TRIBUNJABAR.ID, BANDUNG - Pemerintah Provinsi Jabar meminta pelajar Sekolah Menengah Atas (SMA) dan Sekolah Menengah Kejuruan (SMK) tidak membawa kendaraan pribadi ke sekolah, sebagai bagian dari upaya penghematan energi.
Kepala Dinas Pendidikan (Kadisdik) Provinsi Jabar, Purwanto, mengatakan Gubernur Jabar Dedi Mulyadi sudah mengeluarkan surat edaran (SE) mengenai larangan kendaraan pribadi ke sekolah.
"Sesuai edaran Pak Gubernur, kami mengarahkan anak-anak (pelajar) untuk tidak menggunakan kendaraan pribadi ke sekolah. Kami dorong mereka memanfaatkan fasilitas transportasi umum," ujar Purwanto, Selasa (31/3/2026).

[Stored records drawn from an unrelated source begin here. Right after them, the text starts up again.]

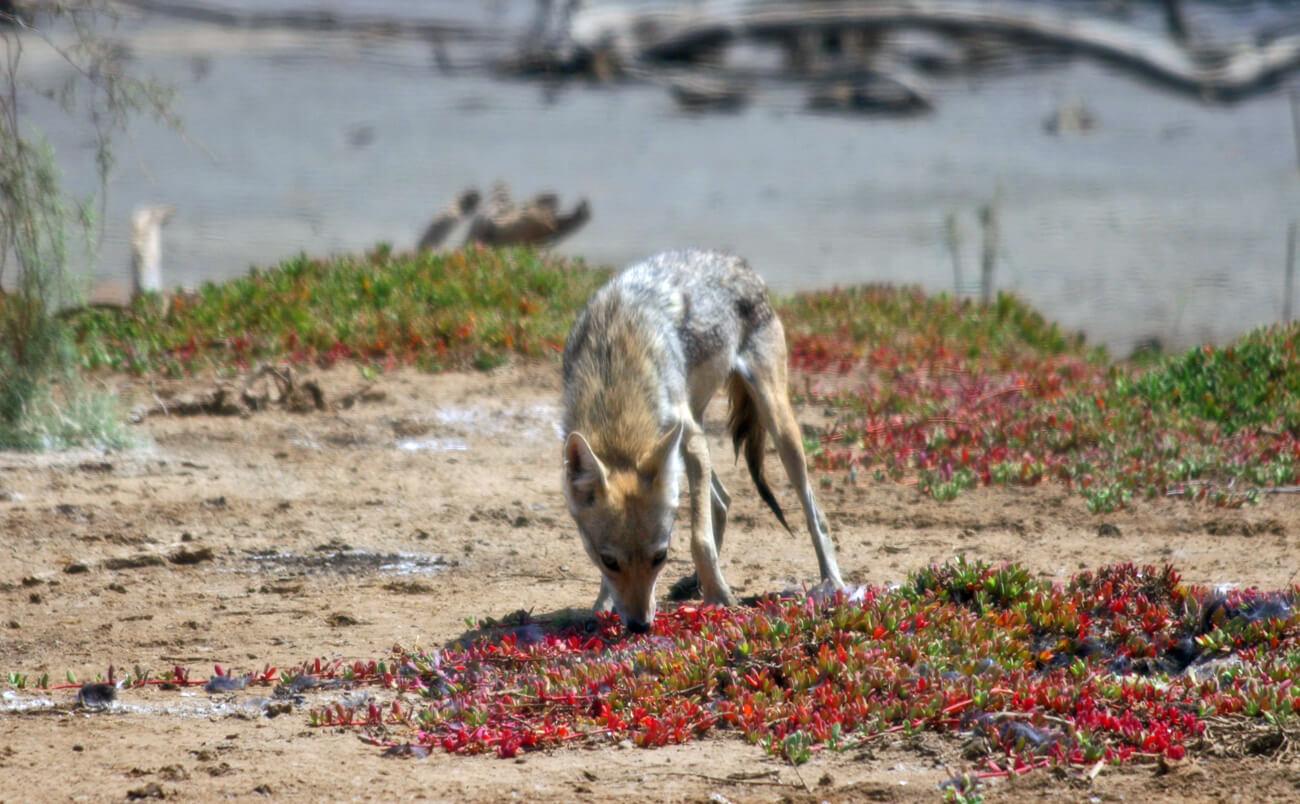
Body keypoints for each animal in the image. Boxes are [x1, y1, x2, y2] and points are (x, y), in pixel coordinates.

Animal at [559, 249, 842, 632]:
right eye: (609, 561)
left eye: (660, 557)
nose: (640, 625)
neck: (613, 376)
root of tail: (737, 263)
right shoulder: (687, 443)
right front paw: (603, 605)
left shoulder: (690, 440)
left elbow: (699, 539)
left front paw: (720, 598)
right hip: (697, 437)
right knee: (722, 499)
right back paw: (694, 582)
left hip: (775, 427)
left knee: (815, 513)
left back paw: (833, 582)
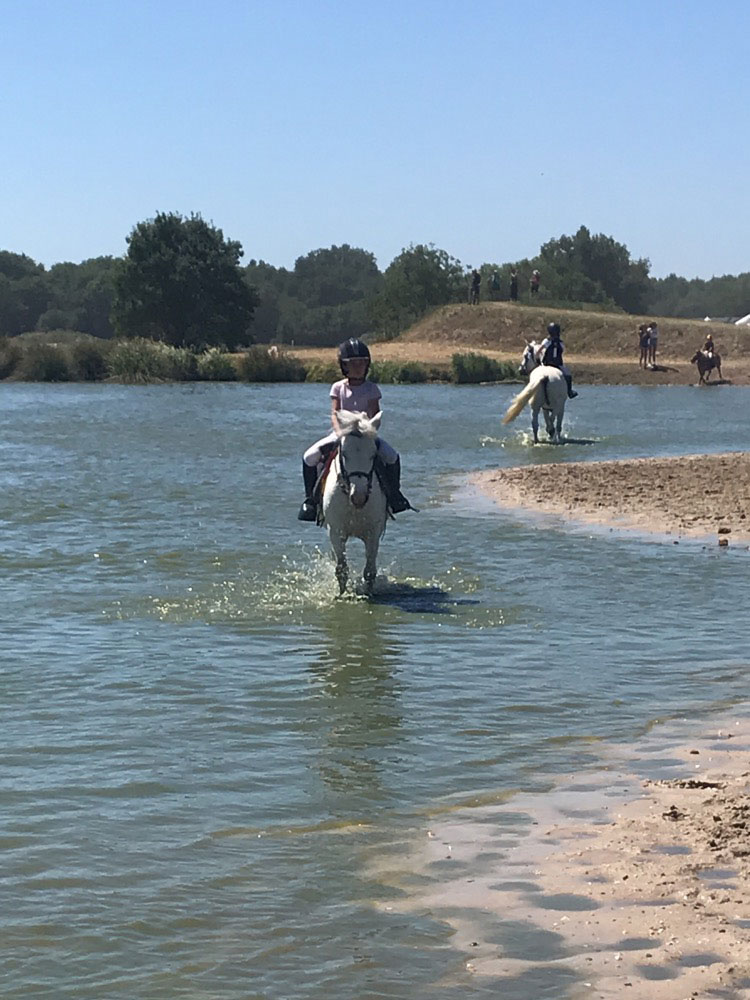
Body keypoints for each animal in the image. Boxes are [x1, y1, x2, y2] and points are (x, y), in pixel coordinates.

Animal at [320, 412, 388, 596]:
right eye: (344, 454)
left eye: (373, 454)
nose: (359, 496)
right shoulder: (336, 532)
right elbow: (341, 569)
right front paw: (342, 595)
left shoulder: (373, 533)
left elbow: (370, 571)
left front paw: (369, 594)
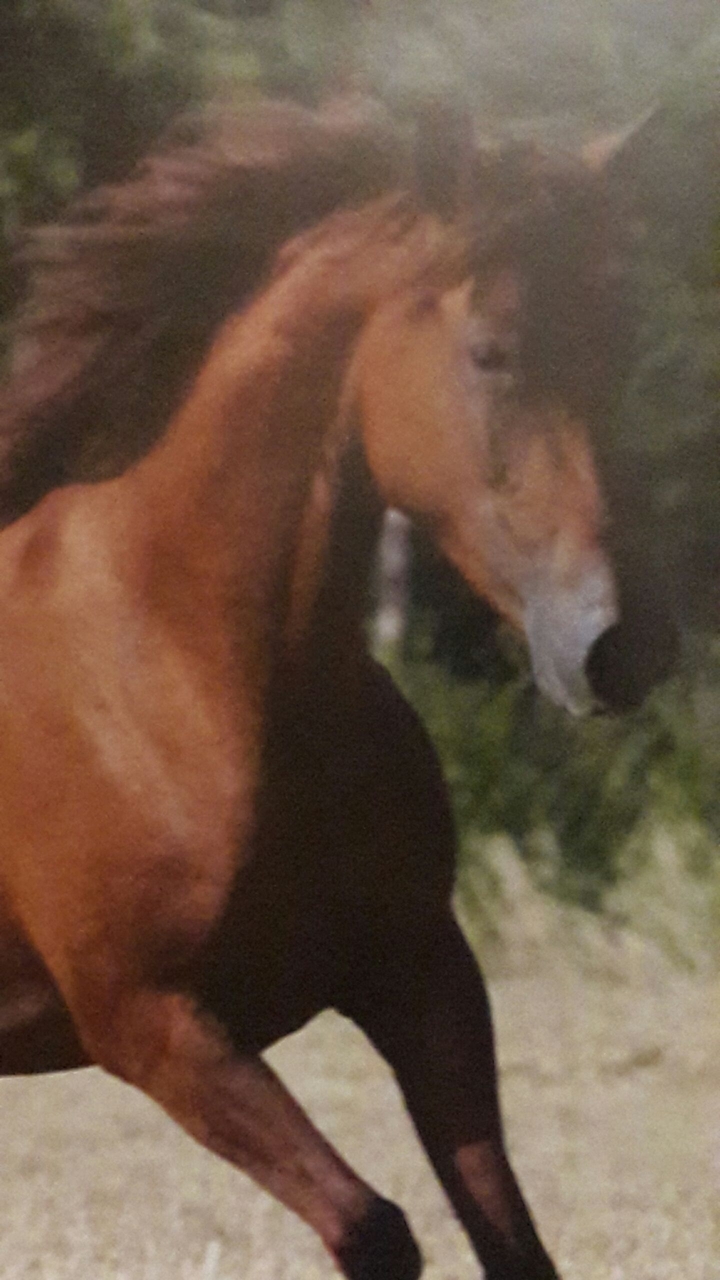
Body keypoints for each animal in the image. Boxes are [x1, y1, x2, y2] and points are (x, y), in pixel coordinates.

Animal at [0, 98, 677, 1279]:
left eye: (618, 344)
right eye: (492, 352)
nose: (622, 646)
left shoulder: (424, 975)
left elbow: (514, 1241)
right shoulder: (153, 1024)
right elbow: (374, 1226)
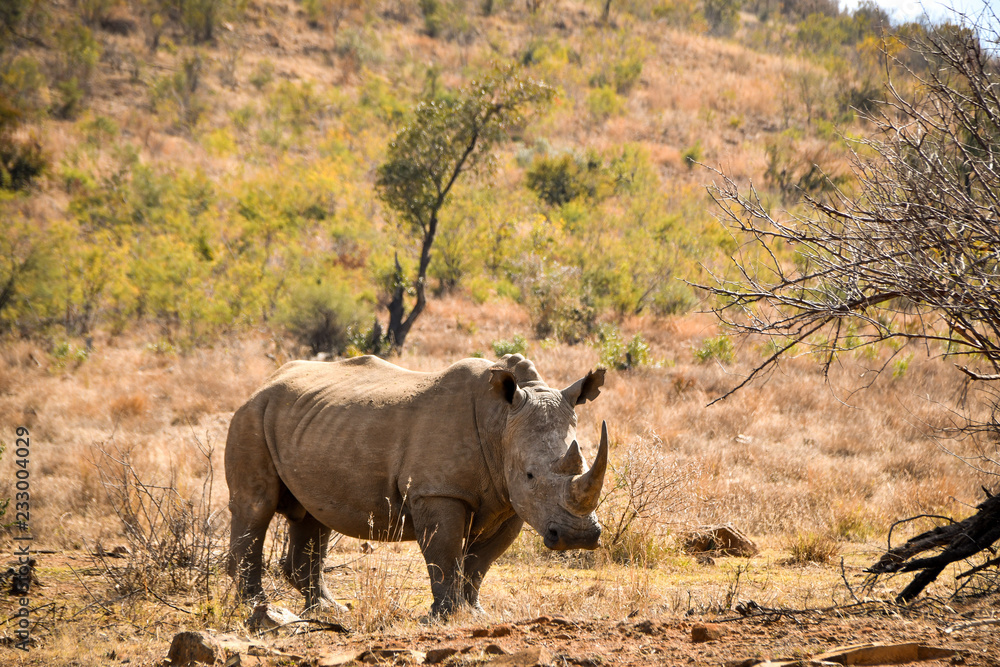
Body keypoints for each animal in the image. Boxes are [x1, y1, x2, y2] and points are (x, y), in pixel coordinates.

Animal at [225, 353, 608, 617]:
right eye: (530, 475)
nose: (578, 537)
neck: (500, 422)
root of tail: (264, 383)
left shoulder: (510, 501)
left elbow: (479, 563)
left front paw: (475, 614)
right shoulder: (438, 491)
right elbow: (445, 554)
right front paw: (447, 616)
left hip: (307, 421)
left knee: (311, 516)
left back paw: (329, 610)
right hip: (251, 416)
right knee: (255, 506)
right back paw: (261, 612)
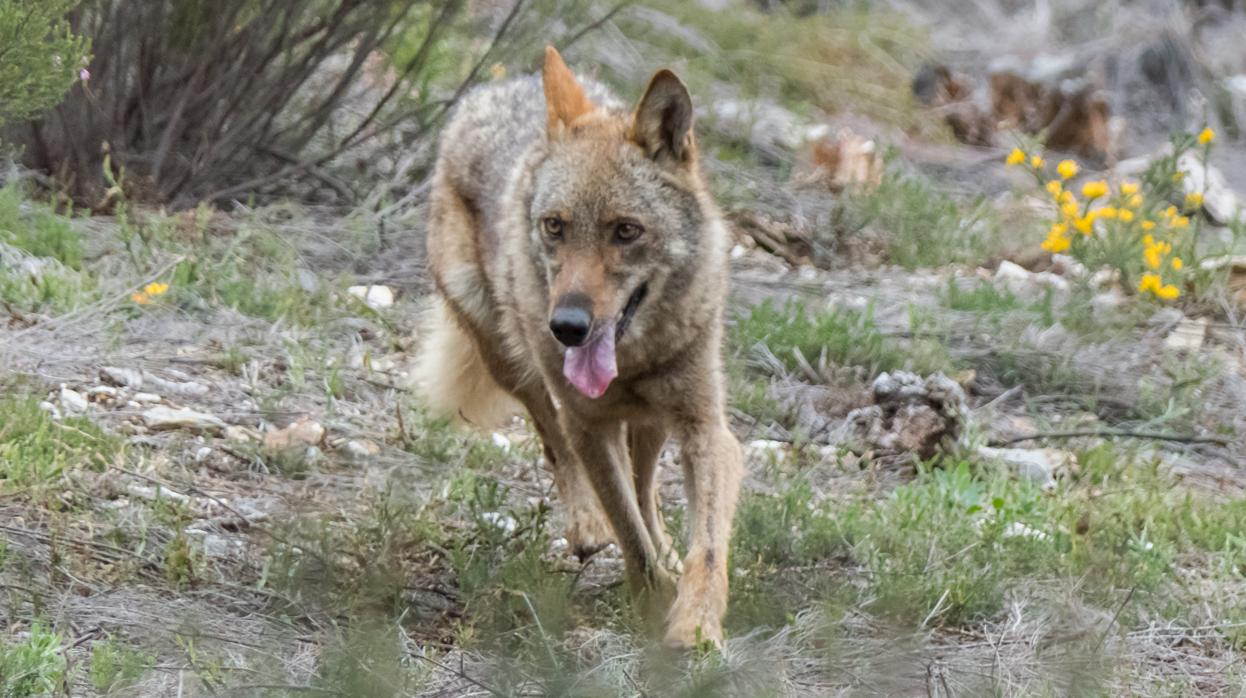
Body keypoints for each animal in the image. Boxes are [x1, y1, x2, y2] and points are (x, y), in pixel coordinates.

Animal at [418, 46, 737, 648]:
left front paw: (694, 627)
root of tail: (498, 89)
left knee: (645, 487)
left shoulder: (706, 428)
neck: (633, 361)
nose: (566, 325)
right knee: (556, 444)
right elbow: (628, 535)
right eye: (555, 226)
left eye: (626, 230)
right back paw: (588, 527)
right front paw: (651, 602)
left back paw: (664, 547)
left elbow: (704, 547)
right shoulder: (586, 422)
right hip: (512, 362)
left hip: (653, 423)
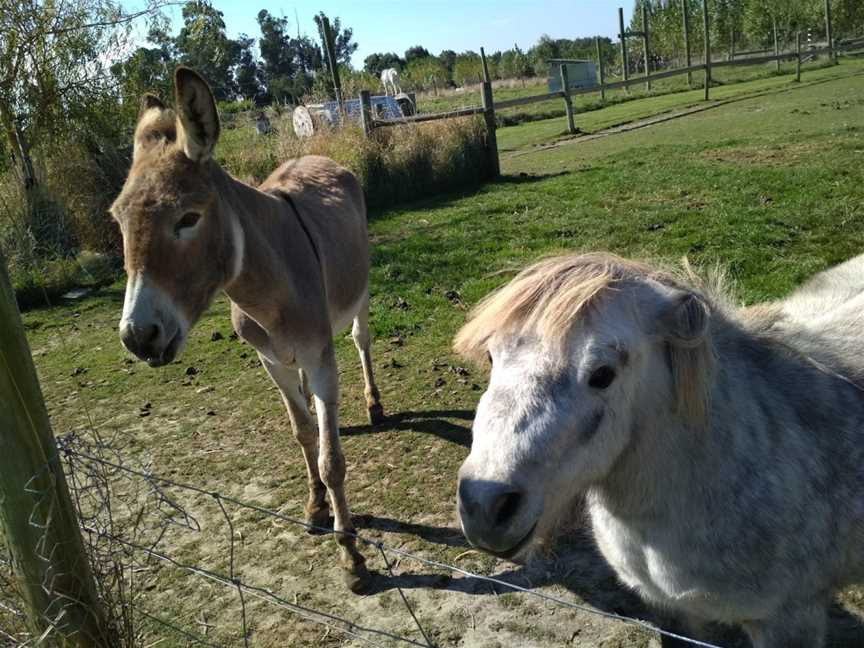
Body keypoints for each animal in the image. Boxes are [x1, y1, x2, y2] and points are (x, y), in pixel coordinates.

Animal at [110, 67, 382, 592]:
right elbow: (302, 431)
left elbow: (332, 461)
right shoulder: (270, 360)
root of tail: (315, 154)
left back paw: (374, 404)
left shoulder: (320, 357)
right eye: (119, 219)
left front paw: (351, 555)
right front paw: (315, 507)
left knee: (360, 341)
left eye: (188, 218)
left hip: (358, 297)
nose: (137, 337)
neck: (264, 288)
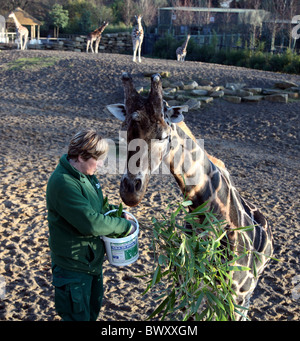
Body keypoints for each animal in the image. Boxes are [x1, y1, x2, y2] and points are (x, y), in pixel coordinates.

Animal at [106, 73, 274, 320]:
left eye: (163, 136)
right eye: (124, 131)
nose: (130, 191)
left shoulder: (234, 293)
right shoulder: (188, 279)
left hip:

Selain itu, kata dia, satuan pendidikan di masing-masing sekolah harus bijak dalam penggunaan perangkat elektronik harian seperti lampu dan pendingin ruangan atau AC.
"Sekolah harus menggunakan energi secukupnya. Kami membiasakan di kantor, AC tidak perlu menyala terus-menerus. Ini memerlukan kesadaran bersama," katanya.
Baca juga: Heboh Kabar Pertamax Naik Rp 5.000 Mulai Tengah Malam Nanti, Begini Suasana Terkini SPBU di Bandung
Menurutnya, komitmen penghematan energi ini tidak akan maksimal, jika hanya berlaku di lingkungan Aparatur Sipil Negara (ASN) saja.
Purwanto pun mengajak seluruh elemen sekolah, mulai dari guru, siswa, hingga orang tua, untuk membangun disiplin efisiensi energi.
"Jika semua merasa efisiensi energi ini penting, maka harus menjadi komitmen bersama. Masyarakat, ASN, dan semua pihak harus terlibat, tidak cukup hanya ASN saja," katanya.